Available data

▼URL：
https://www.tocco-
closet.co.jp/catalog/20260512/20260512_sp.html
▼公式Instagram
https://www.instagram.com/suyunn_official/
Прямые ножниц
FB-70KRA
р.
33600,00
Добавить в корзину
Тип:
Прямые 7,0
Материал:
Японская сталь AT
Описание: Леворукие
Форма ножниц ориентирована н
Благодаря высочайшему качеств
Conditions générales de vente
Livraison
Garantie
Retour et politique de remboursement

--

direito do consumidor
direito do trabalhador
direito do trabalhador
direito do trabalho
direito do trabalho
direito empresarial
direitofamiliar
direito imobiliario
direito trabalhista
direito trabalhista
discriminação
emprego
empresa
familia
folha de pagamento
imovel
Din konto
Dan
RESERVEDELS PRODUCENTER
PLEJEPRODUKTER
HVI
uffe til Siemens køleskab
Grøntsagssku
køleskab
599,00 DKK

Brief
Find every row in both blocks above that contains the string "ножниц", and copy each of those rows in full. Case counts.

Task output
Прямые ножниц
Форма ножниц ориентирована н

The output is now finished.